“The Birds Sing in Kigali” – Rwandan Genocide Movie Premieres in Czech 3 Years After Director’s Death

A Rwanda genocide movie has premiered in the Czech Republic three years after the death of its director.

“The Birds Sing in Kigali”

“The Birds Sing in Kigali” was completed by Polish director Joanna Kos-Krauze and has drawn attention at the 52nd International Film Festival, at the Karlovy Vary spa.

Kos-Krauze began working on this drama of the Rwandan genocide with her husband and long-time collaborator, director Kryssztof Krauze, who died in 2014.

It’s a very big responsibility because the story I tell is the story of million people who died but also another million people who survived them and who went through the same process, the same trauma and have to heal.

It is based on the civil war between Hutus and Tutsis; telling the story of Polish birdwatcher Anna, who traveled to Rwanda in 1994 just before the start of a bloody genocide.

“We wanted to make a film about the Holocaust for a long time, but we could not find a History, where we could tell the story using a new language, and then we decided, after spending nearly six years in Africa and after coming to Rwanda, that we were going to try to combine these two elements’‘, Kos-Krauze explains

Rwandan actress Eliane Emuhira plays a major role in the story.

“It is a big responsibility, it’s a very big responsibility because the story I tell is the story of million people who died but also another million people who survived them and who went through the same process, the same trauma and have to heal”, she says.

In the movie, Anna saves the daughter of a local colleague whose entire family has been murdered and takes her to Poland, only to return later and follow Claudine back to Africa.

“The Birds Sing in Kigali”

There she observes the Tutsi woman’s search for traces of her former life and graves of her family members.

Part of this shooting appearing at the end of the film was done in Rwanda. It is about a third of the story, according to Polish actress Jowita Budnik.

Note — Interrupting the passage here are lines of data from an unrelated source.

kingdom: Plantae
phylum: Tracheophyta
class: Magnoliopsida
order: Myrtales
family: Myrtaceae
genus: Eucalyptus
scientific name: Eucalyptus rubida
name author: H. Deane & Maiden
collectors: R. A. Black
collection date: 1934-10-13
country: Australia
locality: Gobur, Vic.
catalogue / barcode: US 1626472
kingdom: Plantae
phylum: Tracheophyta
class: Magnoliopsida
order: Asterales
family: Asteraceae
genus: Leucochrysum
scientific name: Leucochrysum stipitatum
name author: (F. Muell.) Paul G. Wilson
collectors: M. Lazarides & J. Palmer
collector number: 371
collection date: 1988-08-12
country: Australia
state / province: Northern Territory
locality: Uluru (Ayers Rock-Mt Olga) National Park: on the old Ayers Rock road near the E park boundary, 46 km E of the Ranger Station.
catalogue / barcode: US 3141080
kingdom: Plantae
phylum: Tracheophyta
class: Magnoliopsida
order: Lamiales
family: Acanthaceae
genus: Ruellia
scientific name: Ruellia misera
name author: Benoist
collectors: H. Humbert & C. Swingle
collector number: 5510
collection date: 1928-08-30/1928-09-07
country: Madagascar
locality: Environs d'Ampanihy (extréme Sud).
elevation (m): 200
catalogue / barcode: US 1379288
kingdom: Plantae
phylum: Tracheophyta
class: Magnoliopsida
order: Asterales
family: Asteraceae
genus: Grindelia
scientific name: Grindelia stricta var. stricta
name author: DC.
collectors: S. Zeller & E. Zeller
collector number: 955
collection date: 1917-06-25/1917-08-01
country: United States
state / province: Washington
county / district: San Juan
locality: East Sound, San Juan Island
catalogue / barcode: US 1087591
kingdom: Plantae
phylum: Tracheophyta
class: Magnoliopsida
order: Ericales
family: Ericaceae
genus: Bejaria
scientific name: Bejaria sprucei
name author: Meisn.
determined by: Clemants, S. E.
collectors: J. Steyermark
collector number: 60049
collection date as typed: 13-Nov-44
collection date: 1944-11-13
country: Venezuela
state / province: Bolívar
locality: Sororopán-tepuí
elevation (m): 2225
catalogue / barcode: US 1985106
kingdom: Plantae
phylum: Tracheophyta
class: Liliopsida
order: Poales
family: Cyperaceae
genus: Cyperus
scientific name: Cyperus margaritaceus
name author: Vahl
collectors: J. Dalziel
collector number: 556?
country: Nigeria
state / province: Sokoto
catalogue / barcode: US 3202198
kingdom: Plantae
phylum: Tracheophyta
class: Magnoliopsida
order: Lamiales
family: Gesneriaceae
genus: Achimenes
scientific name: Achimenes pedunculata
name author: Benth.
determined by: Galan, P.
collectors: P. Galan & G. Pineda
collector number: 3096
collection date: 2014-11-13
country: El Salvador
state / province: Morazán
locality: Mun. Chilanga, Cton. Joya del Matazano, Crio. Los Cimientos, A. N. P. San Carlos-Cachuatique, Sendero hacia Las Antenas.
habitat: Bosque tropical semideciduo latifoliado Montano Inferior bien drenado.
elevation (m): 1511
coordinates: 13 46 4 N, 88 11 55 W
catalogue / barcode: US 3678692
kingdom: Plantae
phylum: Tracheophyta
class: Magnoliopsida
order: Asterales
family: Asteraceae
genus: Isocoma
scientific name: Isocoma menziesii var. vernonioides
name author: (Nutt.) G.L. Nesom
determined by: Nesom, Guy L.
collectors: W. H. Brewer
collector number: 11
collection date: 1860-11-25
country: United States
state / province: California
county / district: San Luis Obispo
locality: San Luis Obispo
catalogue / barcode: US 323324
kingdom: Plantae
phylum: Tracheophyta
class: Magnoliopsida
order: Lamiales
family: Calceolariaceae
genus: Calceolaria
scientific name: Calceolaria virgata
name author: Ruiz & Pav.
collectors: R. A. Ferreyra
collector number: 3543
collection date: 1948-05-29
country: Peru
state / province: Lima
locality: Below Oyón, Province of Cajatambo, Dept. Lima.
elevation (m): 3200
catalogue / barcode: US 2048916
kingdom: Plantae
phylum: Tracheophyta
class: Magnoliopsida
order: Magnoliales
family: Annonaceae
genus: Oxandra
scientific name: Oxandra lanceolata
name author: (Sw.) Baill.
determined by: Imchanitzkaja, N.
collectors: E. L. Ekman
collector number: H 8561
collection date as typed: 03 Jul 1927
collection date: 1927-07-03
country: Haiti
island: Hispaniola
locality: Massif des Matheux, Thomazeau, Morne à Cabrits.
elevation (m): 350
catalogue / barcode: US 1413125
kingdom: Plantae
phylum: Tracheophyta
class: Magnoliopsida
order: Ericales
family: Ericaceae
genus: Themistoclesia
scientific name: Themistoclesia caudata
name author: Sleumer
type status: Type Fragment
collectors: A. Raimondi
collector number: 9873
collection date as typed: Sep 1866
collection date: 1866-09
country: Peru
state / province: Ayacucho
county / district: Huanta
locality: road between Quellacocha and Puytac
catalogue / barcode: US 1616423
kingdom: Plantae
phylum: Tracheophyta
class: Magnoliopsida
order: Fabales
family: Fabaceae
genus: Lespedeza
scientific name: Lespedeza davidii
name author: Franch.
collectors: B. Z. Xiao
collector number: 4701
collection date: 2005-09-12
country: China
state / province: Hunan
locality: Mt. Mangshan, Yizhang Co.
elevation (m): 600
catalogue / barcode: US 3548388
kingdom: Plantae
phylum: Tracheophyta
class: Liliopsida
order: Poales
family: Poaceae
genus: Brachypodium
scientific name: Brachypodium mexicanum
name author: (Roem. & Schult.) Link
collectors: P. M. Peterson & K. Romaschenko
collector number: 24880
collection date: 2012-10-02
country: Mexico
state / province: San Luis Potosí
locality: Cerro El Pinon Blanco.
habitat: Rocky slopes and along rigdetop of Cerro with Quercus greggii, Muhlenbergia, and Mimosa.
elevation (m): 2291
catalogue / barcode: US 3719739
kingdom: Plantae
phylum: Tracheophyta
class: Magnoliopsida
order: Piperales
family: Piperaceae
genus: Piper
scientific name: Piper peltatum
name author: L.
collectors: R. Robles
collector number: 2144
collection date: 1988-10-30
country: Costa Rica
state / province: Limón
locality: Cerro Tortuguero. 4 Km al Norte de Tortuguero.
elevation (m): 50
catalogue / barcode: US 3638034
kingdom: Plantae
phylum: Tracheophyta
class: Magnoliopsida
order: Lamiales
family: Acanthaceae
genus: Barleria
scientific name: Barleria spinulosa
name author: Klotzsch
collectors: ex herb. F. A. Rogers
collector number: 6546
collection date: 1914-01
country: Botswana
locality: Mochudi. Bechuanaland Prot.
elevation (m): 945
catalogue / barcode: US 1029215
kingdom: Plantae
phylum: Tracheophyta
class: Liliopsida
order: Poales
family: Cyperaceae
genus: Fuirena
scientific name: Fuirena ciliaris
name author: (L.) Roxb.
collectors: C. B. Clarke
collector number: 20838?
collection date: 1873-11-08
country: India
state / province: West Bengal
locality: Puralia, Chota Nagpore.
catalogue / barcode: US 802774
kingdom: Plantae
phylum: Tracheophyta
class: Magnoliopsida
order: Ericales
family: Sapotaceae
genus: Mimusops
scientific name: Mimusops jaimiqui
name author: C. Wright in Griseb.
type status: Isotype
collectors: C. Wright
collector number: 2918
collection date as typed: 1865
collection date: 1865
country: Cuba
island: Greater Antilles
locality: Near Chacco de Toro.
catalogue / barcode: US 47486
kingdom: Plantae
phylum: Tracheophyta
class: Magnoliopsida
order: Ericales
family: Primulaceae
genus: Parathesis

“But we spent a lot of time in Rwanda, spent about three months there, it’s an unusual experience, a country and a totally different culture. We also remembered that we were making a film about a terrible genocide, and despite the beauty of the country and the wonderful people, it was hard to forget. “

The UN states that nearly a million people, mainly Tutsis died during the four months of genocide in Rwanda. Tens of films have been produced around this tragedy. It is a story that will be told over and over again for generations to come.